**Exercise**: Please copy out every line in the entries that includes the word "into".

**Data to process**:
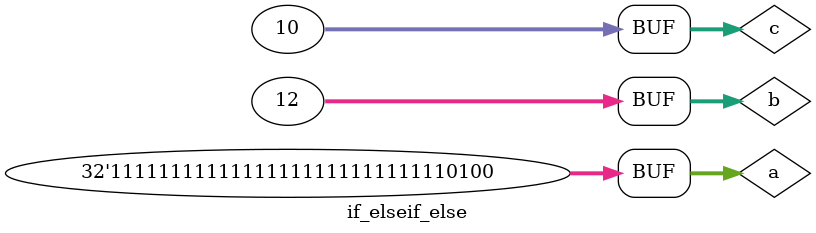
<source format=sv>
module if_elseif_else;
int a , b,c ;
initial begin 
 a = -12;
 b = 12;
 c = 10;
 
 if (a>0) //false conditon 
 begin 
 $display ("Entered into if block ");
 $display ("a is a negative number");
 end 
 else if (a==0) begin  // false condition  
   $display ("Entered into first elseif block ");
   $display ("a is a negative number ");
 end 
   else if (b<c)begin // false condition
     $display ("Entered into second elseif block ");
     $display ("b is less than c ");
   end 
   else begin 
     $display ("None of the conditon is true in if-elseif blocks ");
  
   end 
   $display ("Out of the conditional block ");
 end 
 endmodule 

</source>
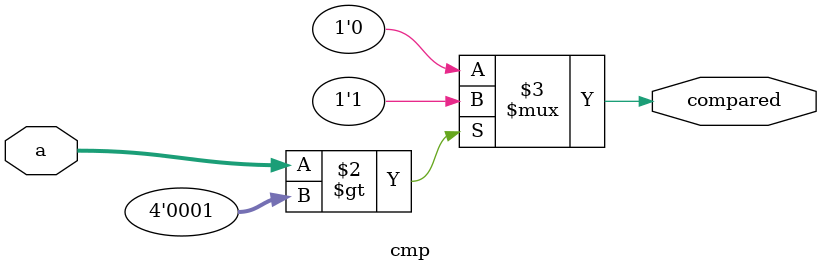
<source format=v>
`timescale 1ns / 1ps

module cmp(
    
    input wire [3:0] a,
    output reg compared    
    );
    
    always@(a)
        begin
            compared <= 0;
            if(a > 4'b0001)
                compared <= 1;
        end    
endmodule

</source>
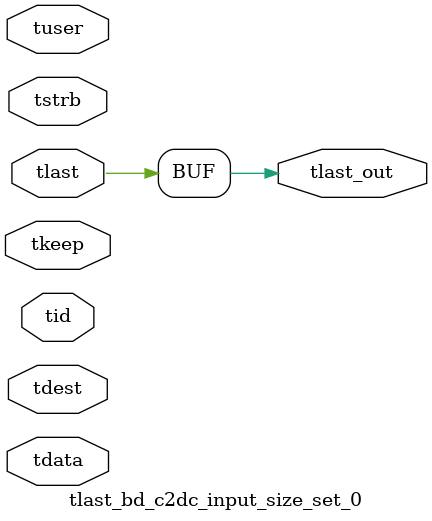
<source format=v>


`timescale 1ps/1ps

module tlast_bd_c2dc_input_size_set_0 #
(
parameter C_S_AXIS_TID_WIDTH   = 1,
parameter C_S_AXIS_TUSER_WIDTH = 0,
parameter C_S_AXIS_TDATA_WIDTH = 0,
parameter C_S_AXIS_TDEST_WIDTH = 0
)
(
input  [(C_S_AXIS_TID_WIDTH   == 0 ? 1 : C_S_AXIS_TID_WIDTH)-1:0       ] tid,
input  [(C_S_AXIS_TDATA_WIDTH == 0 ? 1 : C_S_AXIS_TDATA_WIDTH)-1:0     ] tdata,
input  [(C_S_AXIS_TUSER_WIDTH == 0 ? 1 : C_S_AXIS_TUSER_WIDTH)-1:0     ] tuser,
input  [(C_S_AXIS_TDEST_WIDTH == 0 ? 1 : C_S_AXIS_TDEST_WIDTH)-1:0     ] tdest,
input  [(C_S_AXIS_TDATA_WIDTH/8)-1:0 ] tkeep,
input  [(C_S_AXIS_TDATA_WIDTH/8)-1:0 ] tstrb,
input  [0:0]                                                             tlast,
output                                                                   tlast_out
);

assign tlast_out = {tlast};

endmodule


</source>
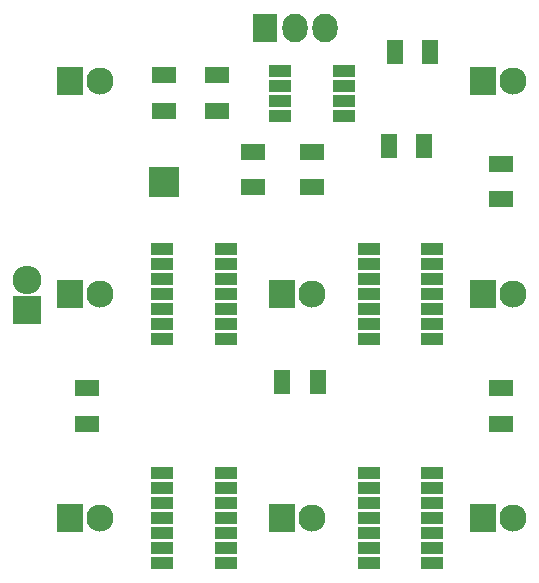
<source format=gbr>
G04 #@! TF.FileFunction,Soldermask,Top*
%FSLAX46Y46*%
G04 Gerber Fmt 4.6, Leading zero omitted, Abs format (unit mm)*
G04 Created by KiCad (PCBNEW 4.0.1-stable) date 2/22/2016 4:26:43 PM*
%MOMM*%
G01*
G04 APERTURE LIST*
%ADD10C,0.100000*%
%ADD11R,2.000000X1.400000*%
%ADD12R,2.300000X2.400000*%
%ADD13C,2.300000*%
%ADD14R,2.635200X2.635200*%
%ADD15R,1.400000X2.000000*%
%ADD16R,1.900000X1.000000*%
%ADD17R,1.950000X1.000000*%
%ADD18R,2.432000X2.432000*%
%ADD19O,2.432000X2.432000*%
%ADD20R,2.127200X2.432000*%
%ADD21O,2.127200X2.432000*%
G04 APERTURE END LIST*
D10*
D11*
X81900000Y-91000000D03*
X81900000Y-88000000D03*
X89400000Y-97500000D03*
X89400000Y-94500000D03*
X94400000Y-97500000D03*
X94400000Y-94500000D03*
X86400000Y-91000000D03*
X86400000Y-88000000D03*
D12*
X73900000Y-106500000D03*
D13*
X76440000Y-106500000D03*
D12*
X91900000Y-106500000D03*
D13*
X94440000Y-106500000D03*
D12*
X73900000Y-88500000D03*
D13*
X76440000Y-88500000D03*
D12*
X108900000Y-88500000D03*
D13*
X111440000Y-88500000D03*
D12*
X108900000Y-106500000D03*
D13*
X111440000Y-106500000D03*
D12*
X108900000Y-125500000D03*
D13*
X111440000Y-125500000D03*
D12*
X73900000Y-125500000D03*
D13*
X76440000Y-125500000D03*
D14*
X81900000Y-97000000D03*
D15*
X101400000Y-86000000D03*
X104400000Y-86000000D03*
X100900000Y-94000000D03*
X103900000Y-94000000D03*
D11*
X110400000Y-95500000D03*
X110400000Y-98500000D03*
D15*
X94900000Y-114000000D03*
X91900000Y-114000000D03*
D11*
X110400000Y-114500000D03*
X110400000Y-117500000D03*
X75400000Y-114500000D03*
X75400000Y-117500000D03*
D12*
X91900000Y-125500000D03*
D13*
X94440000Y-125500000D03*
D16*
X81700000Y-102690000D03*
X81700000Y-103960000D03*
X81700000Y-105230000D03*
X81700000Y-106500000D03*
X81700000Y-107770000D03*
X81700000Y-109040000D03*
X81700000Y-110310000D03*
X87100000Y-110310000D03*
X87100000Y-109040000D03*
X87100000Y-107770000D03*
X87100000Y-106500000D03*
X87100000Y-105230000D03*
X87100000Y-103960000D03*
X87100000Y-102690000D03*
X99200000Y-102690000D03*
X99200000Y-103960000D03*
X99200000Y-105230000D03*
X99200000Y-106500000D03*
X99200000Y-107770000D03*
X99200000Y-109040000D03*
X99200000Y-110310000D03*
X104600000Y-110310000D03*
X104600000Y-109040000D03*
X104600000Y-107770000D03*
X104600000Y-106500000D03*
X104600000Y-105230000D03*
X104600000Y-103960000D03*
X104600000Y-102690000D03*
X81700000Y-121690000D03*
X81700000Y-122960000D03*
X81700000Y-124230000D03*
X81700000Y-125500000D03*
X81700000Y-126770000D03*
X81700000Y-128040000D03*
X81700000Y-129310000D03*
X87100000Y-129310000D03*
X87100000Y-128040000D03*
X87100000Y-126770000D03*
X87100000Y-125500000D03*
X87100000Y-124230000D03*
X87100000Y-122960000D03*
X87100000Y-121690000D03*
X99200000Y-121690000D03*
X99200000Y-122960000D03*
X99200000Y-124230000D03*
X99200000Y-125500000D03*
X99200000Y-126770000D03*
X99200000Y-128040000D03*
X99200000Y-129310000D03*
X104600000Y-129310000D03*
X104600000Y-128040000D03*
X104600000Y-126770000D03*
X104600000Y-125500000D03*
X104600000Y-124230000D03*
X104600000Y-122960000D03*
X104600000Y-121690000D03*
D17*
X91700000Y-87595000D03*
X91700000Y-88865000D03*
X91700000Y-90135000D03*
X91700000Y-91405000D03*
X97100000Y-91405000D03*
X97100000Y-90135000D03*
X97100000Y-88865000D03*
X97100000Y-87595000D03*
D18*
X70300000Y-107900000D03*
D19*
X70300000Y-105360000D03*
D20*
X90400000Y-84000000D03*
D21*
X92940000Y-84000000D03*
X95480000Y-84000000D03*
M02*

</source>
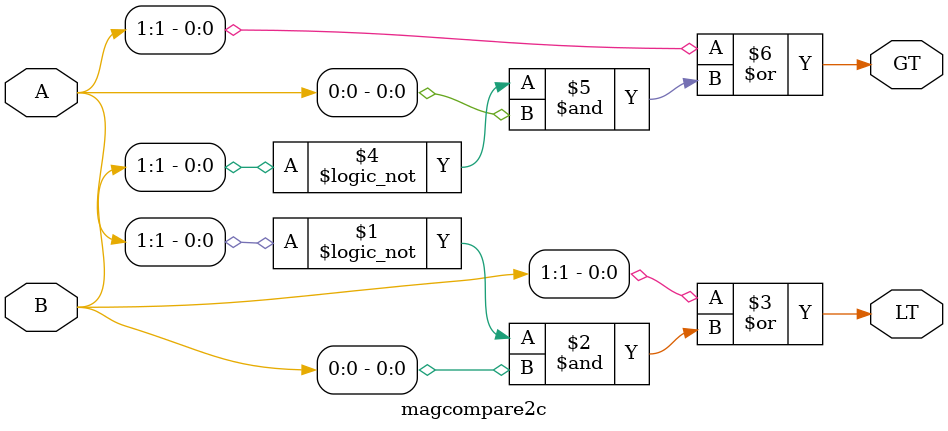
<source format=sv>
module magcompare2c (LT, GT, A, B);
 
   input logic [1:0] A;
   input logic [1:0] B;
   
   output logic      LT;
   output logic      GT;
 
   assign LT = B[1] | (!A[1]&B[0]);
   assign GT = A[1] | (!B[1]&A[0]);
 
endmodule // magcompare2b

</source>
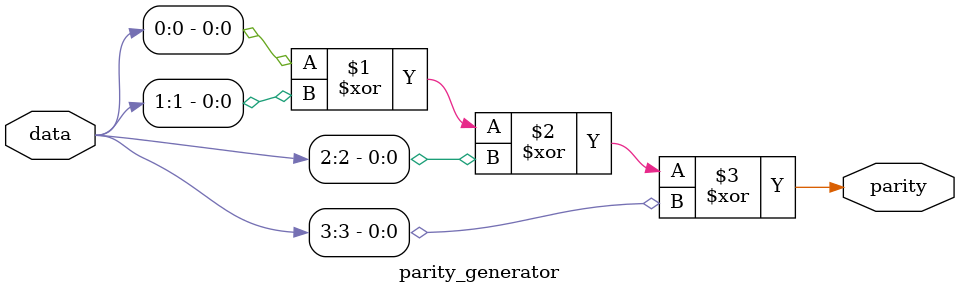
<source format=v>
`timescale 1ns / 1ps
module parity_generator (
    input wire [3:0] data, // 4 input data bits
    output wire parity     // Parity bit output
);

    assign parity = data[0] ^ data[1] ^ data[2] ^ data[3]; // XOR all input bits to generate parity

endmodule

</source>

**Exercise response**:
 $display ("Entered into if block ");
   $display ("Entered into first elseif block ");
     $display ("Entered into second elseif block ");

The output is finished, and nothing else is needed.